Losing grip, not letting go,
falling void yet holding
chord woven in light
to every mortal thing.

Bend deeply not to break,
supple flows, rigid softens,
secret flower held within
waiting to unfold.

 

 

 

 

 

 

 

 

 

 

12 Responses

  1. Thank you, Don. I substitute “loosing” for “losing” to apply to my quirky ways. Hahahaha.

    Gorgeous gift through you from the Mother. Gaia shows us this wisdom in myriad ways.

  2. Well, Marco, not a sonnet! He’d need another sestet to get that. Don, I love the central idea and imagery in this poem. The shifting verb forms unsignalled by punctuation, though, distract me from my right brain over to my left! (The “loosing” comment above makes no sense to me, btw!) “Losing” is correct and locks you into a grammatical obligation to continue the -ing parallelism…which you start with “falling” and “holding.” After that, all verb bets seem to be off, and the careful reader is left foundering for a place to stand from which to absorb the nuances you intend. Yikes! Sorry to be the only one commenting thusly…feel free to tell me to back down and be nicey-nice! 🙂

  3. There are plenty of logical paradoxes in the experience of surrender, not the least of which is triumph inside yielding. I think the poet’s linguistic choices are a healthy reflection of the reality being explored, and I don’t find them misleading at all.
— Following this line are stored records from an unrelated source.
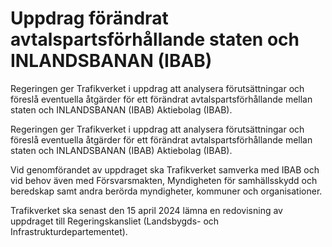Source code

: # Uppdrag förändrat avtalspartsförhållande staten och INLANDSBANAN (IBAB)

Regeringen ger Trafikverket i uppdrag att analysera förutsättningar och föreslå eventuella åtgärder för ett förändrat avtalspartsförhållande mellan staten och INLANDSBANAN (IBAB) Aktiebolag (IBAB).

Regeringen ger Trafikverket i uppdrag att analysera förutsättningar och föreslå eventuella åtgärder för ett förändrat avtalspartsförhållande mellan staten och INLANDSBANAN (IBAB) Aktiebolag (IBAB).

Vid genomförandet av uppdraget ska Trafikverket samverka med IBAB och
vid behov även med Försvarsmakten, Myndigheten för samhällsskydd och
beredskap samt andra berörda myndigheter, kommuner och organisationer.

Trafikverket ska senast den 15 april 2024 lämna en redovisning av uppdraget
till Regeringskansliet (Landsbygds- och Infrastrukturdepartementet).
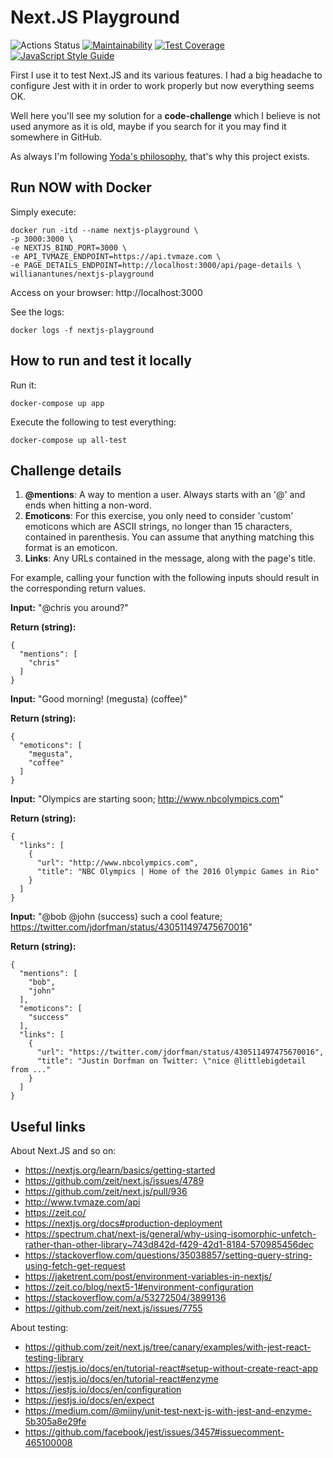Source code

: # Next.JS Playground

![Actions Status](https://github.com/willianantunes/nextjs-playground/workflows/Build%20and%20publish/badge.svg)
[![Maintainability](https://api.codeclimate.com/v1/badges/f6dd63e6e10ef73de838/maintainability)](https://codeclimate.com/github/willianantunes/nextjs-playground/maintainability)
[![Test Coverage](https://api.codeclimate.com/v1/badges/f6dd63e6e10ef73de838/test_coverage)](https://codeclimate.com/github/willianantunes/nextjs-playground/test_coverage)
[![JavaScript Style Guide](https://img.shields.io/badge/code_style-standard-brightgreen.svg)](https://standardjs.com)

First I use it to test Next.JS and its various features. I had a big headache to configure Jest with it in order to work properly but now everything seems OK. 

Well here you'll see my solution for a **code-challenge** which I believe is not used anymore as it is old, maybe if you search for it you may find it somewhere in GitHub.

As always I'm following [Yoda's philosophy](https://github.com/be-dev-yes/yoda), that's why this project exists.

## Run NOW with Docker

Simply execute:

    docker run -itd --name nextjs-playground \
    -p 3000:3000 \
    -e NEXTJS_BIND_PORT=3000 \
    -e API_TVMAZE_ENDPOINT=https://api.tvmaze.com \
    -e PAGE_DETAILS_ENDPOINT=http://localhost:3000/api/page-details \
    willianantunes/nextjs-playground

Access on your browser: http://localhost:3000

See the logs:

    docker logs -f nextjs-playground

## How to run and test it locally

Run it:

    docker-compose up app
    
Execute the following to test everything:

    docker-compose up all-test

## Challenge details

1. **@mentions**: A way to mention a user. Always starts with an '@' and ends when hitting a non-word.
2. **Emoticons**: For this exercise, you only need to consider 'custom' emoticons which are ASCII strings, no longer than 15 characters, contained in parenthesis. You can assume that anything matching this format is an emoticon.
3. **Links**: Any URLs contained in the message, along with the page's title.

For example, calling your function with the following inputs should result in the corresponding return values.

**Input:** "@chris you around?"

**Return (string):**

    {
      "mentions": [
        "chris"
      ]
    }


**Input:** "Good morning! (megusta) (coffee)"

**Return (string):**

    {
      "emoticons": [
        "megusta",
        "coffee"
      ]
    }


**Input:** "Olympics are starting soon; http://www.nbcolympics.com"

**Return (string):**

    {
      "links": [
        {
          "url": "http://www.nbcolympics.com",
          "title": "NBC Olympics | Home of the 2016 Olympic Games in Rio"
        }
      ]
    }


**Input:** "@bob @john (success) such a cool feature; https://twitter.com/jdorfman/status/430511497475670016"

**Return (string):**

    {
      "mentions": [
        "bob",
        "john"
      ],
      "emoticons": [
        "success"
      ],
      "links": [
        {
          "url": "https://twitter.com/jdorfman/status/430511497475670016",
          "title": "Justin Dorfman on Twitter: \"nice @littlebigdetail from ..."
        }
      ]
    }

## Useful links

About Next.JS and so on:

- https://nextjs.org/learn/basics/getting-started
- https://github.com/zeit/next.js/issues/4789
- https://github.com/zeit/next.js/pull/936
- http://www.tvmaze.com/api
- https://zeit.co/
- https://nextjs.org/docs#production-deployment
- https://spectrum.chat/next-js/general/why-using-isomorphic-unfetch-rather-than-other-library~743d842d-f429-42d1-8184-570985456dec
- https://stackoverflow.com/questions/35038857/setting-query-string-using-fetch-get-request
- https://jaketrent.com/post/environment-variables-in-nextjs/
- https://zeit.co/blog/next5-1#environment-configuration
- https://stackoverflow.com/a/53272504/3899136
- https://github.com/zeit/next.js/issues/7755

About testing:

- https://github.com/zeit/next.js/tree/canary/examples/with-jest-react-testing-library
- https://jestjs.io/docs/en/tutorial-react#setup-without-create-react-app
- https://jestjs.io/docs/en/tutorial-react#enzyme
- https://jestjs.io/docs/en/configuration
- https://jestjs.io/docs/en/expect
- https://medium.com/@miiny/unit-test-next-js-with-jest-and-enzyme-5b305a8e29fe
- https://github.com/facebook/jest/issues/3457#issuecomment-465100008
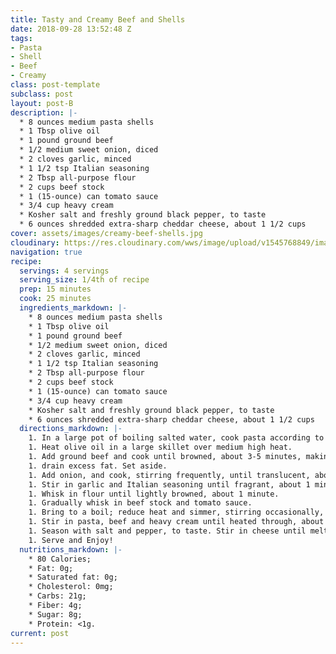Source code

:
 ```yaml
---
title: Tasty and Creamy Beef and Shells
date: 2018-09-28 13:52:48 Z
tags:
- Pasta
- Shell
- Beef
- Creamy
class: post-template
subclass: post
layout: post-B
description: |-
  * 8 ounces medium pasta shells
  * 1 Tbsp olive oil
  * 1 pound ground beef
  * 1/2 medium sweet onion, diced
  * 2 cloves garlic, minced
  * 1 1/2 tsp Italian seasoning
  * 2 Tbsp all-purpose flour
  * 2 cups beef stock
  * 1 (15-ounce) can tomato sauce
  * 3/4 cup heavy cream
  * Kosher salt and freshly ground black pepper, to taste
  * 6 ounces shredded extra-sharp cheddar cheese, about 1 1/2 cups
cover: assets/images/creamy-beef-shells.jpg
cloudinary: https://res.cloudinary.com/wws/image/upload/v1545768849/images/creamy-beef-shells.jpg
navigation: true
recipe:
  servings: 4 servings
  serving_size: 1/4th of recipe
  prep: 15 minutes
  cook: 25 minutes
  ingredients_markdown: |-
    * 8 ounces medium pasta shells
    * 1 Tbsp olive oil
    * 1 pound ground beef
    * 1/2 medium sweet onion, diced
    * 2 cloves garlic, minced
    * 1 1/2 tsp Italian seasoning
    * 2 Tbsp all-purpose flour
    * 2 cups beef stock
    * 1 (15-ounce) can tomato sauce
    * 3/4 cup heavy cream
    * Kosher salt and freshly ground black pepper, to taste
    * 6 ounces shredded extra-sharp cheddar cheese, about 1 1/2 cups
  directions_markdown: |-
    1. In a large pot of boiling salted water, cook pasta according to package instructions; drain well.
    1. Heat olive oil in a large skillet over medium high heat.
    1. Add ground beef and cook until browned, about 3-5 minutes, making sure to crumble the beef as it cooks;
    1. drain excess fat. Set aside.
    1. Add onion, and cook, stirring frequently, until translucent, about 2-3 minutes.
    1. Stir in garlic and Italian seasoning until fragrant, about 1 minute.
    1. Whisk in flour until lightly browned, about 1 minute.
    1. Gradually whisk in beef stock and tomato sauce.
    1. Bring to a boil; reduce heat and simmer, stirring occasionally, until reduced and slightly thickened, about 6-8 minutes.
    1. Stir in pasta, beef and heavy cream until heated through, about 1-2 minutes;
    1. Season with salt and pepper, to taste. Stir in cheese until melted, about 2 minutes.
    1. Serve and Enjoy!
  nutritions_markdown: |-
    * 80 Calories;
    * Fat: 0g;
    * Saturated fat: 0g;
    * Cholesterol: 0mg;
    * Carbs: 21g;
    * Fiber: 4g;
    * Sugar: 8g;
    * Protein: <1g.
current: post
---
```


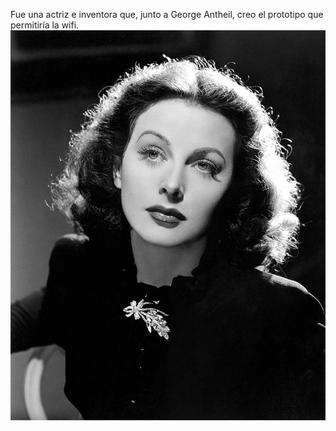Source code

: Fue una actriz e inventora que, junto a George Antheil, creo el prototipo que permitiría la wifi.
![image](/imagenes/Hedy.jpg)
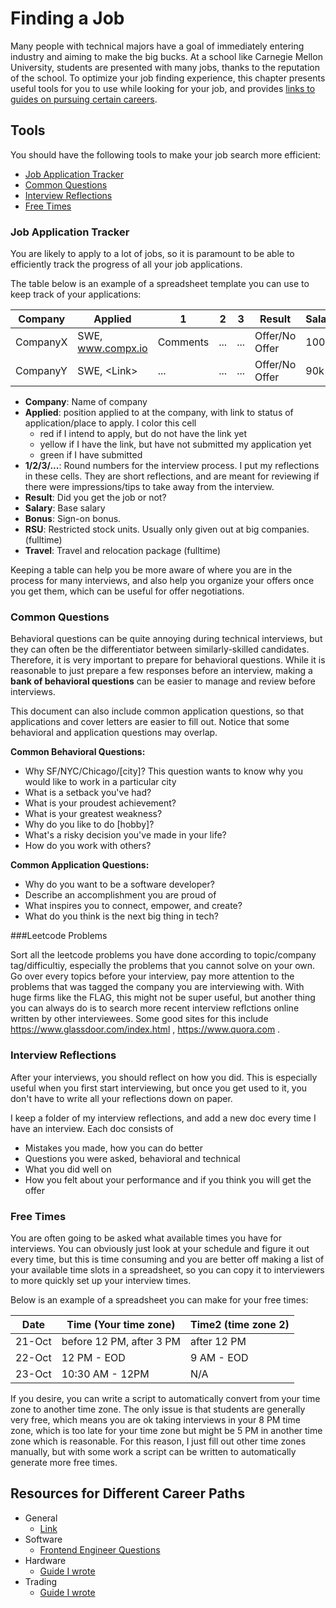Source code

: # Finding a Job

Many people with technical majors have a goal of immediately entering industry
and aiming to make the big bucks. At a school like Carnegie Mellon University,
students are presented with many jobs, thanks to the reputation of the school.
To optimize your job finding experience, this chapter presents useful tools for
you to use while looking for your job, and provides
[links to guides on pursuing certain careers](#resources-for-different-career-paths).

## Tools

You should have the following tools to make your job search more efficient:

- [Job Application Tracker](#job-application-tracker)
- [Common Questions](#common-questions)
- [Interview Reflections](#interview-reflections)
- [Free Times](#free-times)

### Job Application Tracker

You are likely to apply to a lot of jobs, so it is paramount to be able to
efficiently track the progress of all your job applications.

The table below is an example of a spreadsheet template you can use to keep track of your applications:

| Company  | Applied  | 1 | 2 | 3 | Result| Salary | Bonus | RSU | Travel |
|---|---|---|---|---|---|---|---|---|---|
| CompanyX  | SWE, www.compx.io  | Comments | ... | ... | Offer/No Offer | 100k | 10k | 60k/4 yrs| 10k |
| CompanyY | SWE, \<Link\>  | ... | ... | ... | Offer/No Offer | 90k | 15k | 80k/4 yrs| 5k |

- **Company**: Name of company
- **Applied**: position applied to at the company, with link to status of application/place to apply. I color this cell
  - red if I intend to apply, but do not have the link yet
  - yellow if I have the link, but have not submitted my application yet
  - green if I have submitted
- **1/2/3/...**: Round numbers for the interview process. I put my reflections in these cells. They are short reflections, and are meant for reviewing if there were impressions/tips to take away from the interview.
- **Result**: Did you get the job or not?
- **Salary**: Base salary
- **Bonus**: Sign-on bonus.
- **RSU**: Restricted stock units. Usually only given out at big companies. (fulltime)
- **Travel**: Travel and relocation package (fulltime)

Keeping a table can help you be more aware of where you are in the process for many interviews, and also help you organize your offers once you get them, which can be useful for offer negotiations.

### Common Questions

Behavioral questions can be quite annoying during technical interviews,
but they can often be the differentiator between similarly-skilled candidates.
Therefore, it is very important to prepare for behavioral questions.
While it is reasonable to just prepare a few responses before an interview, making a **bank of behavioral questions** can be easier to
manage and review before interviews.

This document can also include common application questions, so that
applications and cover letters are easier to fill out. Notice that
some behavioral and application questions may overlap.

**Common Behavioral Questions:**

- Why SF/NYC/Chicago/[city]? This question wants to know why you would like
  to work in a particular city
- What is a setback you've had?
- What is your proudest achievement?
- What is your greatest weakness?
- Why do you like to do [hobby]?
- What's a risky decision you've made in your life?
- How do you work with others?

**Common Application Questions:**

- Why do you want to be a software developer?
- Describe an accomplishment you are proud of
- What inspires you to connect, empower, and create?
- What do you think is the next big thing in tech?

###Leetcode Problems

Sort all the leetcode problems you have done according to topic/company tag/difficultiy, especially the problems that you cannot solve on your own. Go over every topics before your interview, pay more attention to the problems that was tagged the company you are interviewing with. With huge firms like the FLAG, this might not be super useful, but another thing you can always do is to search more recent interview reflctions online written by other interviewees. Some good sites for this include https://www.glassdoor.com/index.html , https://www.quora.com .

### Interview Reflections

After your interviews, you should reflect on how you did.
This is especially useful when you first start interviewing,
but once you get used to it, you don't have to write all your
reflections down on paper.

I keep a folder of my interview reflections, and add a new doc every
time I have an interview. Each doc consists of

- Mistakes you made, how you can do better
- Questions you were asked, behavioral and technical
- What you did well on
- How you felt about your performance and if you think you will get the offer

### Free Times

You are often going to be asked what available times you have for interviews.
You can obviously just look at your schedule and figure it out every time,
but this is time consuming and you are better off making a list of your available
time slots in a spreadsheet, so you can copy it to interviewers to more quickly
set up your interview times.

Below is an example of a spreadsheet you can make for your free times:

| Date | Time (Your time zone)  | Time2 (time zone 2) |
|---|---|---|
| 21-Oct  | before 12 PM, after 3 PM  | after 12 PM |
| 22-Oct  | 12 PM - EOD | 9 AM - EOD |
| 23-Oct  | 10:30 AM - 12PM | N/A|

If you desire, you can write a script to automatically convert from your
time zone to another time zone. The only issue is that students are generally
very free, which means you are ok taking interviews in your 8 PM time zone, which is too late for your time zone but might be 5 PM in another time zone which is reasonable. For this reason, I just fill out other time zones manually, but with some work a script can be written to automatically generate more free times.

## Resources for Different Career Paths

- General
  - [Link](https://github.com/cassidoo/getting-a-gig)
- Software
  - [Frontend Engineer Questions](https://github.com/yangshun/front-end-interview-handbook)
- Hardware
  - [Guide I wrote](https://github.com/mikinty/Hardware-Engineer-Interview-Questions)
- Trading
  - [Guide I wrote](https://github.com/mikinty/Trading-Interview-Questions)
  
  

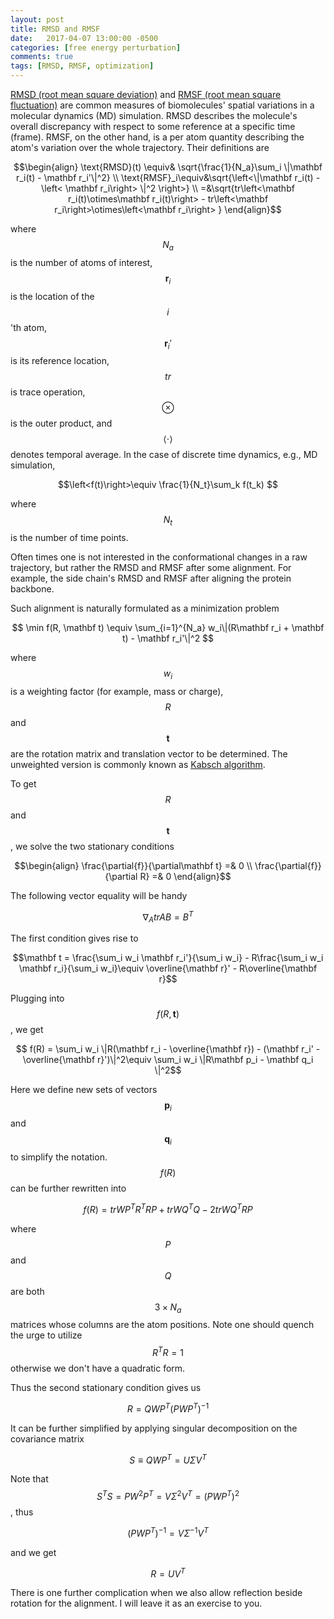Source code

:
 ```yaml
---
layout: post
title: RMSD and RMSF
date:   2017-04-07 13:00:00 -0500
categories: [free energy perturbation]
comments: true
tags: [RMSD, RMSF, optimization]
---
```


[RMSD (root mean square deviation)](https://en.wikipedia.org/wiki/Root-mean-square_deviation)
and [RMSF (root mean square fluctuation)](https://en.wikipedia.org/wiki/Root-mean-square_deviation_of_atomic_positions)
are common measures of biomolecules' spatial variations in a molecular dynamics (MD) simulation.
RMSD describes the molecule's overall discrepancy with respect to some reference
at a specific time (frame).
RMSF, on the other hand, is a per atom quantity describing the atom's variation
over the whole trajectory.
Their definitions are

$$\begin{align}
\text{RMSD}(t) \equiv& \sqrt{\frac{1}{N_a}\sum_i \|\mathbf r_i(t) - \mathbf r_i'\|^2} \\
\text{RMSF}_i\equiv&\sqrt{\left<\|\mathbf r_i(t) - \left< \mathbf r_i\right> \|^2 \right>} \\
=&\sqrt{tr\left<\mathbf r_i(t)\otimes\mathbf r_i(t)\right> - tr\left<\mathbf r_i\right>\otimes\left<\mathbf r_i\right> }
\end{align}$$

where $$N_a$$ is the number of atoms of interest,
$$\mathbf r_i$$ is the location of the $$i$$'th atom,
$$\mathbf r_i'$$ is its reference location,
$$tr$$ is trace operation, $$\otimes$$ is the outer product,
and $$\left<\cdot\right>$$ denotes temporal average.
In the case of discrete time dynamics, e.g., MD simulation,

$$\left<f(t)\right>\equiv \frac{1}{N_t}\sum_k f(t_k) $$

where $$N_t$$ is the number of time points.

Often times one is not interested in the conformational changes in a raw trajectory,
but rather the RMSD and RMSF after some alignment.
For example, the side chain's RMSD and RMSF after aligning the protein backbone.

Such alignment is naturally formulated as a minimization problem

$$ \min f(R, \mathbf t) \equiv \sum_{i=1}^{N_a} w_i\|(R\mathbf r_i + \mathbf t) - \mathbf r_i'\|^2 $$

where $$w_i$$ is a weighting factor (for example, mass or charge),
$$R$$ and $$\mathbf t$$ are the rotation matrix and translation vector to be determined.
The unweighted version is commonly known as [Kabsch algorithm](https://en.wikipedia.org/wiki/Kabsch_algorithm).

To get $$R$$ and $$\mathbf t$$, we solve the two stationary conditions

$$\begin{align} \frac{\partial{f}}{\partial\mathbf t} =& 0 \\
\frac{\partial{f}}{\partial R} =& 0 \end{align}$$

The following vector equality  will be handy

$$\nabla_A tr AB = B^T $$

The first condition gives rise to

$$\mathbf t = \frac{\sum_i w_i \mathbf r_i'}{\sum_i w_i} - R\frac{\sum_i w_i \mathbf r_i}{\sum_i w_i}\equiv \overline{\mathbf r}' - R\overline{\mathbf r}$$

Plugging into $$f(R, \mathbf t)$$, we get

$$ f(R) = \sum_i w_i \|R(\mathbf r_i - \overline{\mathbf r}) - (\mathbf r_i' -\overline{\mathbf r}')\|^2\equiv \sum_i w_i \|R\mathbf p_i  - \mathbf q_i \|^2$$

Here we define new sets of vectors $$\mathbf p_i$$ and $$\mathbf q_i$$ to simplify the notation. $$f(R)$$ can be further rewritten into

$$ f(R) = tr WP^TR^TRP + tr WQ^TQ - 2tr WQ^TRP$$

where $$P$$ and $$Q$$ are both $$3\times N_a$$ matrices whose columns are the atom positions.
Note one should quench the urge to utilize $$R^TR=1$$ otherwise we don't have a quadratic form.

Thus the second stationary condition gives us

$$R = QWP^T (PWP^T)^{-1}$$

It can be further simplified by applying singular decomposition on the covariance matrix

$$S \equiv QWP^T = U\Sigma V^T$$

Note that $$S^TS = PW^2P^T = V\Sigma^2 V^T = (PWP^T)^2 $$, thus

$$(PWP^T)^{-1} =  V\Sigma^{-1} V^T$$

and we get

$$R = UV^T$$

There is one further complication when we also allow reflection beside rotation for the alignment. I will leave it as an exercise to you.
  4. I liken this poem to an abstract painting – the image may not be clear, but the intent certainly is and that is what I see, what I hear and I find it accurate. The way these words flow convey much more than the mere presence of the letters, much more than the splash of paint I may be looking at – – – . I appreciate all the comments that further flesh out the experience of this piece.